Could you rename "Q0" to "planeQuery" in the lines from the very first one through the line containing "v(5.25, 143.35) *", both included, change nothing else, and leave the pictures out of your answer?
** begin Provided information **
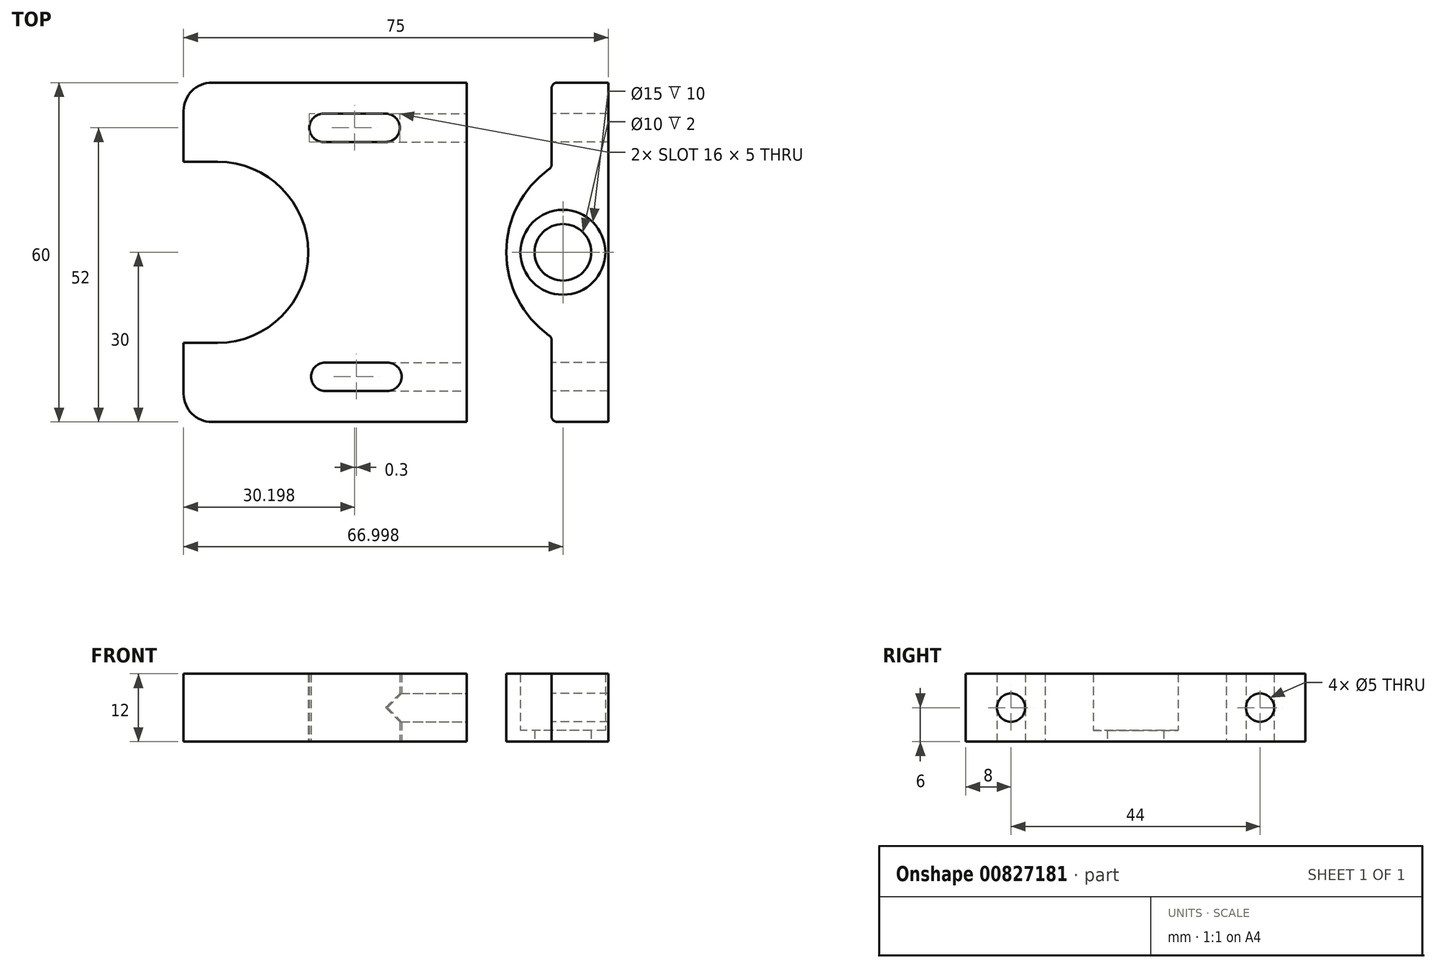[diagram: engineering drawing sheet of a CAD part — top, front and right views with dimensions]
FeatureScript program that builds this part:
annotation { "Feature Type Name" : "Feature", "Feature Type Description" : "" }
export const myFeature = defineFeature(function(context is Context, id is Id, definition is map)
    precondition{}
    {
        {
            var Q0;
            Q0=qCreatedBy(makeId("Top.planeOp"),FACE);
            var sketch = newSketch(context, id + "F0", { "sketchPlane" : qUnion([Q0])});
            skLineSegment(sketch, "E0.bottom", {"start": v(5.25, 143.35) * mm, "end": v(11.25, 143.35) * mm, "construction": true});
            skLineSegment(sketch, "E0.top", {"start": v(5.25, -56.65) * mm, "end": v(11.25, -56.65) * mm, "construction": true});
            skLineSegment(sketch, "E1", {"start": v(11.25, 0) * mm, "end": v(23.25, 0) * mm, "construction": true});
            skCircle(sketch, "E2", {"center": v(23.25, 0) * mm, "radius": 11 * mm, "construction": true});
            skLineSegment(sketch, "E3", {"start": v(23.25, 0) * mm, "end": v(-37.75, 0) * mm, "construction": true});
            skCircle(sketch, "E4", {"center": v(-37.75, 0) * mm, "radius": 12.5 * mm, "construction": true});
            skCircle(sketch, "E5", {"center": v(23.25, 0) * mm, "radius": 12.5 * mm, "construction": true});
            skCircle(sketch, "E6", {"center": v(-37.75, 0) * mm, "radius": 28 * mm, "construction": true});
            skLineSegment(sketch, "E7", {"start": v(6.25, 0) * mm, "end": v(6.25, 30) * mm});
            skLineSegment(sketch, "E8", {"start": v(6.25, 30) * mm, "end": v(-43.75, 30) * mm});
            skLineSegment(sketch, "E9", {"start": v(-43.75, 30) * mm, "end": v(-43.75, 16) * mm});
            skLineSegment(sketch, "E10", {"start": v(-43.75, -30) * mm, "end": v(6.25, -30) * mm});
            skLineSegment(sketch, "E11", {"start": v(6.25, -30) * mm, "end": v(6.25, 0) * mm});
            skLineSegment(sketch, "E12", {"start": v(-37.75, 16) * mm, "end": v(-43.75, 16) * mm});
            skLineSegment(sketch, "E13", {"start": v(-37.75, -16) * mm, "end": v(-43.75, -16) * mm});
            skArc(sketch, "E14.trimOffspring", {"start": v(-37.75, -16) * mm, "mid": v(-21.75, 0) * mm, "end": v(-37.75, 16) * mm});
            skLineSegment(sketch, "E15.trimOffspring", {"start": v(-43.75, -16) * mm, "end": v(-43.75, -30) * mm});
            skLineSegment(sketch, "E16", {"start": v(-37.75, -28) * mm, "end": v(6.25, -28) * mm, "construction": true});
            skLineSegment(sketch, "E17", {"start": v(-37.75, 28) * mm, "end": v(6.25, 28) * mm, "construction": true});
            skLineSegment(sketch, "E18", {"start": v(-37.75, 0) * mm, "end": v(-37.75, 16) * mm, "construction": true});
            skLineSegment(sketch, "E19", {"start": v(-37.75, 0) * mm, "end": v(-37.75, -16) * mm, "construction": true});
            skLineSegment(sketch, "E20", {"start": v(-37.75, 0) * mm, "end": v(-7.75, 0) * mm, "construction": true});
            skLineSegment(sketch, "E21", {"start": v(-7.75, 0) * mm, "end": v(-7.75, 22) * mm, "construction": true});
            skLineSegment(sketch, "E22", {"start": v(-7.75, 0) * mm, "end": v(-7.75, -22) * mm, "construction": true});
            skLineSegment(sketch, "E23", {"start": v(-7.75, 22) * mm, "end": v(-13.25, 22) * mm, "construction": true});
            skLineSegment(sketch, "E24", {"start": v(-7.75, -22) * mm, "end": v(-13.25, -22) * mm, "construction": true});
            skCircle(sketch, "E25", {"center": v(-13.25, -22) * mm, "radius": 2.5 * mm, "construction": true});
            skCircle(sketch, "E26", {"center": v(-13.25, 22) * mm, "radius": 2.5 * mm, "construction": true});
            skArc(sketch, "E27", {"start": v(-7.75, -24.5) * mm, "mid": v(-5.25, -22) * mm, "end": v(-7.75, -19.5) * mm});
            skLineSegment(sketch, "E28", {"start": v(-13.25, -22) * mm, "end": v(-18.75, -22) * mm, "construction": true});
            skArc(sketch, "E29", {"start": v(-18.75, -19.5) * mm, "mid": v(-21.25, -22) * mm, "end": v(-18.75, -24.5) * mm});
            skLineSegment(sketch, "E30", {"start": v(-18.75, -22) * mm, "end": v(-18.75, -19.5) * mm, "construction": true});
            skLineSegment(sketch, "E31", {"start": v(-18.75, -19.5) * mm, "end": v(-18.75, -24.5) * mm, "construction": true});
            skLineSegment(sketch, "E32", {"start": v(-7.75, -22) * mm, "end": v(-7.75, -24.5) * mm, "construction": true});
            skLineSegment(sketch, "E33", {"start": v(-18.75, -19.5) * mm, "end": v(-7.75, -19.5) * mm});
            skLineSegment(sketch, "E34", {"start": v(-18.75, -24.5) * mm, "end": v(-7.75, -24.5) * mm});
            skArc(sketch, "E35", {"start": v(-8.05, 19.5) * mm, "mid": v(-5.55, 22) * mm, "end": v(-8.05, 24.5) * mm});
            skArc(sketch, "E36", {"start": v(-19.05, 24.5) * mm, "mid": v(-21.55, 22) * mm, "end": v(-19.05, 19.5) * mm});
            skLineSegment(sketch, "E37", {"start": v(-19.05, 24.5) * mm, "end": v(-8.05, 24.5) * mm});
            skLineSegment(sketch, "E38", {"start": v(-19.05, 19.5) * mm, "end": v(-8.05, 19.5) * mm});
            skLineSegment(sketch, "E39", {"start": v(-13.25, 22) * mm, "end": v(31.35, 22) * mm, "construction": true});
            skLineSegment(sketch, "E40", {"start": v(-13.25, -22) * mm, "end": v(47, -22) * mm, "construction": true});
            skSolve(sketch);
        }
        {
            var Q0;
            Q0=makeQuery(id+"F0.imprint","IMPRINT",FACE,{"disambiguationData":[TD([[makeQuery(id+"F0.imprint","IMPRINT",EDGE,{"derivedFrom":sQuery(id+"F0.wireOp",EDGE,"E7")}),1.0]])]});
            extrude(context, id + "F1", {"entities" : qUnion([Q0]), "depth" : 12 * mm, "offsetDistance" : 25 * mm});
        }
        {
            var Q0;
            Q0=makeQuery(id+"F1.opExtrude","SWEPT_FACE",FACE,{"disambiguationData":[OSD([sQuery(id+"F0.wireOp",EDGE,"E7"),sQuery(id+"F0.wireOp",EDGE,"E11")])]});
            var sketch = newSketch(context, id + "F2", { "sketchPlane" : qUnion([Q0])});
            skLineSegment(sketch, "E41", {"start": v(-30, 12) * mm, "end": v(-22, 12) * mm, "construction": true});
            skLineSegment(sketch, "E42", {"start": v(-22, 12) * mm, "end": v(-22, 6) * mm, "construction": true});
            skLineSegment(sketch, "E43", {"start": v(30, 12) * mm, "end": v(22, 12) * mm, "construction": true});
            skLineSegment(sketch, "E44", {"start": v(22, 12) * mm, "end": v(22, 6) * mm, "construction": true});
            skLineSegment(sketch, "E45", {"start": v(-22, 12) * mm, "end": v(0, 12) * mm, "construction": true});
            skLineSegment(sketch, "E46", {"start": v(0, 12) * mm, "end": v(22, 12) * mm, "construction": true});
            skCircle(sketch, "E47", {"center": v(-22, 6) * mm, "radius": 2.5 * mm});
            skCircle(sketch, "E48", {"center": v(22, 6) * mm, "radius": 2.5 * mm});
            skSolve(sketch);
        }
        {
            var Q0;
            Q0=qSketchRegion(id+"F2",true);
            extrude(context, id + "F3", {"entities" : qUnion([Q0]), "operationType" : NewBodyOperationType.REMOVE, "oppositeDirection" : true, "depth" : 15 * mm, "offsetDistance" : 25 * mm});
        }
        {
            var Q0;
            Q0=makeQuery(id+"F1.opExtrude","SWEPT_EDGE",EDGE,{"disambiguationData":[OSD([sQuery(id+"F0.wireOp",EDGE,"E8"),sQuery(id+"F0.wireOp",EDGE,"E9")])]});
            var Q1;
            Q1=makeQuery(id+"F1.opExtrude","SWEPT_EDGE",EDGE,{"disambiguationData":[OSD([sQuery(id+"F0.wireOp",EDGE,"E10"),sQuery(id+"F0.wireOp",EDGE,"E15.trimOffspring")])]});
            fillet(context, id + "F4", {"entities" : qUnion([Q0, Q1]), "radius" : 5 * mm, "tangentPropagation" : true, "allowEdgeOverflow" : false});
        }
        {
            var Q0;
            Q0=qCreatedBy(makeId("Top.planeOp"),FACE);
            var sketch = newSketch(context, id + "F5", { "sketchPlane" : qUnion([Q0])});
            skLineSegment(sketch, "E49.bottom", {"start": v(12.25, 30) * mm, "end": v(31.25, 30) * mm});
            skLineSegment(sketch, "E49.top", {"start": v(12.25, -30) * mm, "end": v(31.25, -30) * mm});
            skLineSegment(sketch, "E49.left", {"start": v(6.25, 30) * mm, "end": v(6.25, -30) * mm});
            skLineSegment(sketch, "E50", {"start": v(31.25, 30) * mm, "end": v(31.25, 15) * mm});
            skLineSegment(sketch, "E51", {"start": v(31.25, -30) * mm, "end": v(31.25, -15) * mm});
            skLineSegment(sketch, "E52", {"start": v(6.25, 0) * mm, "end": v(23.25, 0) * mm, "construction": true});
            skCircle(sketch, "E53", {"center": v(23.25, 0) * mm, "radius": 7.5 * mm});
            skCircle(sketch, "E54", {"center": v(23.25, 0) * mm, "radius": 5 * mm});
            skLineSegment(sketch, "E55", {"start": v(31.25, 15) * mm, "end": v(31.25, -15) * mm});
            skLineSegment(sketch, "E56", {"start": v(31.25, 30) * mm, "end": v(21.25, 30) * mm});
            skLineSegment(sketch, "E57", {"start": v(21.25, 30) * mm, "end": v(21.25, 15) * mm});
            skLineSegment(sketch, "E58", {"start": v(31.25, -30) * mm, "end": v(21.25, -30) * mm});
            skLineSegment(sketch, "E59", {"start": v(21.25, -30) * mm, "end": v(21.25, -15) * mm});
            skLineSegment(sketch, "E60", {"start": v(31.25, 0) * mm, "end": v(13.25, 0) * mm, "construction": true});
            skArc(sketch, "E61", {"start": v(21.25, 15) * mm, "mid": v(13.25, 0) * mm, "end": v(21.25, -15) * mm});
            skSolve(sketch);
        }
        {
            var Q0;
            Q0=makeQuery(id+"F5.imprint","IMPRINT",FACE,{"disambiguationData":[TD([[makeQuery(id+"F5.imprint","IMPRINT",EDGE,{"derivedFrom":sQuery(id+"F5.wireOp",EDGE,"E50")}),-1.0]])]});
            extrude(context, id + "F6", {"entities" : qUnion([Q0]), "operationType" : NewBodyOperationType.ADD, "depth" : 12 * mm, "offsetDistance" : 25 * mm});
        }
        {
            var Q0;
            Q0=makeQuery(id+"F5.imprint","IMPRINT",FACE,{"disambiguationData":[TD([[makeQuery(id+"F5.imprint","IMPRINT",EDGE,{"derivedFrom":sQuery(id+"F5.wireOp",EDGE,"E53")}),1.0]])]});
            extrude(context, id + "F7", {"entities" : qUnion([Q0]), "operationType" : NewBodyOperationType.ADD, "depth" : 2 * mm, "offsetDistance" : 25 * mm});
        }
        {
            var Q0;
            Q0=qSketchRegion(id+"F2",true);
            var Q1;
            Q1=makeQuery(id+"F6.opExtrude","SWEPT_FACE",FACE,{"disambiguationData":[OSD([sQuery(id+"F5.wireOp",EDGE,"E50")])]});
            extrude(context, id + "F8", {"entities" : qUnion([Q0, Q1]), "operationType" : NewBodyOperationType.REMOVE, "depth" : 25 * mm, "offsetDistance" : 25 * mm});
        }
        {
            var Q0;
            Q0=makeQuery(id+"F6.opExtrude","SWEPT_EDGE",EDGE,{"disambiguationData":[OSD([sQuery(id+"F5.wireOp",EDGE,"E56"),sQuery(id+"F5.wireOp",EDGE,"E57")])]});
            var Q1;
            Q1=makeQuery(id+"F6.opExtrude","SWEPT_EDGE",EDGE,{"disambiguationData":[OSD([sQuery(id+"F5.wireOp",EDGE,"E57"),sQuery(id+"F5.wireOp",EDGE,"E61")])]});
            var Q2;
            Q2=makeQuery(id+"F6.opExtrude","SWEPT_EDGE",EDGE,{"disambiguationData":[OSD([sQuery(id+"F5.wireOp",EDGE,"E59"),sQuery(id+"F5.wireOp",EDGE,"E61")])]});
            var Q3;
            Q3=makeQuery(id+"F6.opExtrude","SWEPT_EDGE",EDGE,{"disambiguationData":[OSD([sQuery(id+"F5.wireOp",EDGE,"E58"),sQuery(id+"F5.wireOp",EDGE,"E59")])]});
            fillet(context, id + "F9", {"entities" : qUnion([Q0, Q1, Q2, Q3]), "radius" : 1 * mm, "tangentPropagation" : true, "allowEdgeOverflow" : false});
        }
    });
** end Provided information **
### Solution for this task
[diagram: engineering drawing sheet of a CAD part — top, front and right views with dimensions]
FeatureScript program that builds this part:
annotation { "Feature Type Name" : "Feature", "Feature Type Description" : "" }
export const myFeature = defineFeature(function(context is Context, id is Id, definition is map)
    precondition{}
    {
        {
            var planeQuery;
            planeQuery=qCreatedBy(makeId("Top.planeOp"),FACE);
            var sketch = newSketch(context, id + "F0", { "sketchPlane" : qUnion([planeQuery])});
            skLineSegment(sketch, "E0.bottom", {"start": v(5.25, 143.35) * mm, "end": v(11.25, 143.35) * mm, "construction": true});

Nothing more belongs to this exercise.